24 OCTOBER 1925, Page 39

NAPOLEON'S FIRST EMPRESS

THE latest of the many biographies of the Empress Josephine is a pleasantly written and amusing volume which will interest the general reader if it does not add to what was already known to the historian. Mr. Forester is perhaps a little too facile in conjecture, and sometimes narrowly avoids becoming a downright apologist, but, on the whole, the adventurous story is fairly and accurately told, and no one will find the book fatiguing or dull.

The daughter of a poverty-stricken planter of Martinique, Josephine passed the first sixteen years of her life mainly in the society of negroes, and had little education beyond that afforded by a second-rate private school. Her escape was due to her marriage with the Marquis de Beauharnais, ex-governor of the island, who took her to France and played a part of some importance in the Revolution. Not wholly inopportunely for his wife, however, he was executed for failure in the field, and Josephine herself narrowly escaped the guillotine. But the Terror passed, and under the Directory Joseplilne was- a prominent- figure in Parisian society and enjoyed the friendship of Barras, who may have introduced Napoleon to her. The match, which was quickly made, was due to the ardour of Napoleon and the cleverness of Josephine —for Buonaparte was just becoming prominent, and they were married on the eve of his departure to take up the Italian command. There is no doubt that at first Napoleon was deeply in love and that his wife merely tolerated him. His letters during the Italian campaigns as conclusively prove the first as Josephine's failure to answer them prove the second. The interest of their story turns on the waning of Napoleon's affection as Josephine's grew.

It must be admitted that Napoleon was not without some justification, when later he sacrificed his wife to the exigencies of polities. The marriage had been one of convenience to her, and her extravagance was such that not Napoleon himself could check it. Once he took the drastic step of refusing to pay her creditors more than a certain percentage, but, as Mr. Forester points out, tradesmen were not at a loss, and in future in drawing up their bills they allowed for this peculiar- ity of Napoleon's. In a more important matter, Josephine outwitted her husband. She early perceived the insecurity of her position, and immediately before the coronation she communicated to the Pope the fact that her marriage had not been performed by the Church. On a question of this kind the Pope was adamant, and Napoleon, to his intense chagrin, had to submit to a hurried secret marriage ceremony before the Pope would consent to crown him Emperor.

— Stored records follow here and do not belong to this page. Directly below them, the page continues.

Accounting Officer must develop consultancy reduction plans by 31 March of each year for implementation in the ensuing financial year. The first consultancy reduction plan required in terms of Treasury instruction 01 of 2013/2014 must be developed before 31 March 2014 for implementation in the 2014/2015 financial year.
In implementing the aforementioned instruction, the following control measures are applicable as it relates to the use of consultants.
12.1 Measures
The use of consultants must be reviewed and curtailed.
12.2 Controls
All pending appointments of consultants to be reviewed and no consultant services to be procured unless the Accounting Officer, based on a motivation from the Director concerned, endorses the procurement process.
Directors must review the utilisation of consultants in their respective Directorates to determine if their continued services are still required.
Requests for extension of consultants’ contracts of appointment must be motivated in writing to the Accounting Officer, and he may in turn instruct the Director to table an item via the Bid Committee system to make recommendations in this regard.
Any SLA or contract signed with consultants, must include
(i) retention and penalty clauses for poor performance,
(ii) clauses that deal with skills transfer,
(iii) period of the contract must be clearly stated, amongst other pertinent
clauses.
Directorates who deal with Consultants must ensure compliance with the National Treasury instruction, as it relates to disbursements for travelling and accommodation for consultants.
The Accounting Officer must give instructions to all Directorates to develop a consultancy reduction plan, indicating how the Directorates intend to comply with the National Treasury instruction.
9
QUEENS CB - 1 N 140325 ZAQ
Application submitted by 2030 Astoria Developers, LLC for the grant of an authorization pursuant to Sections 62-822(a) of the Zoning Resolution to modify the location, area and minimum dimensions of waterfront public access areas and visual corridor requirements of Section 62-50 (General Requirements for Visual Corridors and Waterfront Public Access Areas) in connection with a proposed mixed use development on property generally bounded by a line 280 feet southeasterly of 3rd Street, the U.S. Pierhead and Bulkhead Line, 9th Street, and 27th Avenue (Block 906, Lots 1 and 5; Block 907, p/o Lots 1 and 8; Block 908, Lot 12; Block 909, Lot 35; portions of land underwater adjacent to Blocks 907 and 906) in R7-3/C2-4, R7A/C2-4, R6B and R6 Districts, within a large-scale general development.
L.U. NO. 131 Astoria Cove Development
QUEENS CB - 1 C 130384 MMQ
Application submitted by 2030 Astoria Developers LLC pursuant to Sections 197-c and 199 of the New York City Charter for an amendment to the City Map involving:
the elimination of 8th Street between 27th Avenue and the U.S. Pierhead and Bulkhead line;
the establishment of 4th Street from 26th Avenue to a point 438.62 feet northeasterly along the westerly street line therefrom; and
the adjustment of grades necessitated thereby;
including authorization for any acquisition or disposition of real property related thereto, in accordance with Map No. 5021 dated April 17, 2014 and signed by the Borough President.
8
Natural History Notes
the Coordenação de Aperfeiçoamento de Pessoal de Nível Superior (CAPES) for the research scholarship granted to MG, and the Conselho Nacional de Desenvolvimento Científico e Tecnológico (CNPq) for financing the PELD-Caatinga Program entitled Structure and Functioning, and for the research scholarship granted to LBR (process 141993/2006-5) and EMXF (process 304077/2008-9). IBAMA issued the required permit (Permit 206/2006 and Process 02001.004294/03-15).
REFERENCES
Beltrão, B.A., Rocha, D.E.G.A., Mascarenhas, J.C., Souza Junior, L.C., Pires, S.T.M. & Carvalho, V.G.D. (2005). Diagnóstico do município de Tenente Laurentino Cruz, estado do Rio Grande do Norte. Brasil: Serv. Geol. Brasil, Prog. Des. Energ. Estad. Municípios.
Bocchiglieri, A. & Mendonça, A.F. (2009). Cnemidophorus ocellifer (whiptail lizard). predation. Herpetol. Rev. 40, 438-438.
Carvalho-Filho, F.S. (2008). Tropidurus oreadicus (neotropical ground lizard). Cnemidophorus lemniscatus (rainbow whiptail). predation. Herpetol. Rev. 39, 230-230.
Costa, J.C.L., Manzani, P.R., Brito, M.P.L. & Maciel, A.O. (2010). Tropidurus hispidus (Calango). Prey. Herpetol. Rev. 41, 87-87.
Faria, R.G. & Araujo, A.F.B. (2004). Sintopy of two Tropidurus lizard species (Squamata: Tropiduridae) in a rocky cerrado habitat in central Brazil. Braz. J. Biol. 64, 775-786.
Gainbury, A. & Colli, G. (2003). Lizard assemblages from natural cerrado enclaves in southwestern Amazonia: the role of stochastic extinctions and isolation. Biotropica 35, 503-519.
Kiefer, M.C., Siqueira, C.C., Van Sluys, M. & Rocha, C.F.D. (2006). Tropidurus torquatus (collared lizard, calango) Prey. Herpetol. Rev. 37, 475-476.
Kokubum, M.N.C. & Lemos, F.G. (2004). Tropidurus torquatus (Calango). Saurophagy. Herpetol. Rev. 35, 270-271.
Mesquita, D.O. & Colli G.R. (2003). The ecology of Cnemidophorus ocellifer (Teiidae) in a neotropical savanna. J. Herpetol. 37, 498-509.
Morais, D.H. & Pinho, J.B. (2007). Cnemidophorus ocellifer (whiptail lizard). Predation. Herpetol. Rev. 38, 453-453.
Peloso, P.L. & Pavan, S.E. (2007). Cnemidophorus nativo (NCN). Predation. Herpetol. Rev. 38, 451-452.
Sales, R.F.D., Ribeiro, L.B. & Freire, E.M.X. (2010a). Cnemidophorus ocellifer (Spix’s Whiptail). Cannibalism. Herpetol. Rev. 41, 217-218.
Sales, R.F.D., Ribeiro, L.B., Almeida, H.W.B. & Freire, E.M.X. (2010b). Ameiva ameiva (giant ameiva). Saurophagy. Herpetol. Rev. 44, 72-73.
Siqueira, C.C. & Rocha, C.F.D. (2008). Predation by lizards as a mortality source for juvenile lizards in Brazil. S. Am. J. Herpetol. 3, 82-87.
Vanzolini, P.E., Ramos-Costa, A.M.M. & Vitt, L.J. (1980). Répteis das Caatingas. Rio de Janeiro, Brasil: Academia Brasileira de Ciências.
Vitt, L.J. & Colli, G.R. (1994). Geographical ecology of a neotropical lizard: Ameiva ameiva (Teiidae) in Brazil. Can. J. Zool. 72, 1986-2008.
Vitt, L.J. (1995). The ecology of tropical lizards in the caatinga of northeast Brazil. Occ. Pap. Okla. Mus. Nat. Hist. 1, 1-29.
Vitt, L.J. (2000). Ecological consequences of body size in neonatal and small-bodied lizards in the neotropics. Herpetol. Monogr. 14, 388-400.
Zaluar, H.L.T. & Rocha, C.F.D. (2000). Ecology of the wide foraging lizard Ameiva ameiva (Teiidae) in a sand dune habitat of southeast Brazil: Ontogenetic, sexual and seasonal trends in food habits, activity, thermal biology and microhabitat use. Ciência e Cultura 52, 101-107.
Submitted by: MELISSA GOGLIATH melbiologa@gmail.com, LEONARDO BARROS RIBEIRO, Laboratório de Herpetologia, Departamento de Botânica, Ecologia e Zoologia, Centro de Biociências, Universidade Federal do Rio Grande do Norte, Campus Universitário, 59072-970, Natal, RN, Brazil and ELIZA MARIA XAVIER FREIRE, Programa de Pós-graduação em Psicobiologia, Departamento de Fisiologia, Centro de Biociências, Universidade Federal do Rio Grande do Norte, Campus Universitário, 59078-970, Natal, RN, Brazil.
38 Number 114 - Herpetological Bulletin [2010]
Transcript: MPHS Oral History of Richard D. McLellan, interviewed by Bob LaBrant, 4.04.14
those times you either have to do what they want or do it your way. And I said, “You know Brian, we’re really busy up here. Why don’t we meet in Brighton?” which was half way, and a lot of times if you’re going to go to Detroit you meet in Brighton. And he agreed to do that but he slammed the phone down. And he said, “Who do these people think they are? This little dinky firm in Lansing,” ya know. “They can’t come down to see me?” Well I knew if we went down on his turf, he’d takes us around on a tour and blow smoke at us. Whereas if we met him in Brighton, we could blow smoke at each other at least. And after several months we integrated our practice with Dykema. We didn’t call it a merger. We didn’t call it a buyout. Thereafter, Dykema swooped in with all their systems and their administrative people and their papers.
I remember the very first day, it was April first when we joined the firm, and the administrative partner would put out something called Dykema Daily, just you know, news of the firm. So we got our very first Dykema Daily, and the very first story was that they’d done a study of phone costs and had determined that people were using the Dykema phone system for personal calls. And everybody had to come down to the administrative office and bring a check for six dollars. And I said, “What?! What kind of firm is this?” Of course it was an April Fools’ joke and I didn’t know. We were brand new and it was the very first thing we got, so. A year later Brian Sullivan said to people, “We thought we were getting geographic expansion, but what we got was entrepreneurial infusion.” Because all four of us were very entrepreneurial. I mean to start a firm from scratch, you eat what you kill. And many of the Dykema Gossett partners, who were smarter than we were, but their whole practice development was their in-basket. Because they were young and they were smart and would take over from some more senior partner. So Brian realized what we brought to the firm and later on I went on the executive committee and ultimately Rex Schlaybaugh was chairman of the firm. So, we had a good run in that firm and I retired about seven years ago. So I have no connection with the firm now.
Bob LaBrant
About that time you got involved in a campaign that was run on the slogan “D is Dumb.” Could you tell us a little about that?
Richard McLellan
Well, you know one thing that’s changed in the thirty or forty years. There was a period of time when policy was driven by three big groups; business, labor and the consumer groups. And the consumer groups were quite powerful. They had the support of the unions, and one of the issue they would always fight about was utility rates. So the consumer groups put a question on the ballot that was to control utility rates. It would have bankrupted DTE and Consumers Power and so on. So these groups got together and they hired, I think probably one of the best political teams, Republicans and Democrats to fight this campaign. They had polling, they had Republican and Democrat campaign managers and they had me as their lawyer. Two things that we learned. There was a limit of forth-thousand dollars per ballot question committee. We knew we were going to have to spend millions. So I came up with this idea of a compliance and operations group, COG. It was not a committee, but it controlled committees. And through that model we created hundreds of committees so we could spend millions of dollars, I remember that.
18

Thereafter came a long and increasing struggle, but in the end Josephine was beaten. Human claims vanished before reasons of State, and the law courts, with magnificent audacity, declared that the marriage had never taken place. In her retirement, Josephine seems to have led a placid if dull existence on the liberal pension with which she was provided. In 1814, when Napoleon was at Elba, she aspired again to lead the fashionable world. But an evening stroll with the Czar brought on a chill from which in a few days she died. Politi- cally she had rarely played a part of any importance. But her descendants are still to be found among the crowned heads of Europe. As Mr. Forester says, " more than one king in Europe numbers Josephine among his great-grandmothers or great-great-grandmothers." The legitimate descent of Napoleon was extinct by 1832.

Josephine is not numbered among the great because of her character, but because of her position. Pleasure loving and extravagant, she was not conspicuously better or worse than many of the ladies of her time. The historic and romantic episodes in which she figured, and a certain generosity of disposition, have secured for her a popular fame she hardly deserves. But romantic her story certainly was, and as such it will doubtless continue to be read.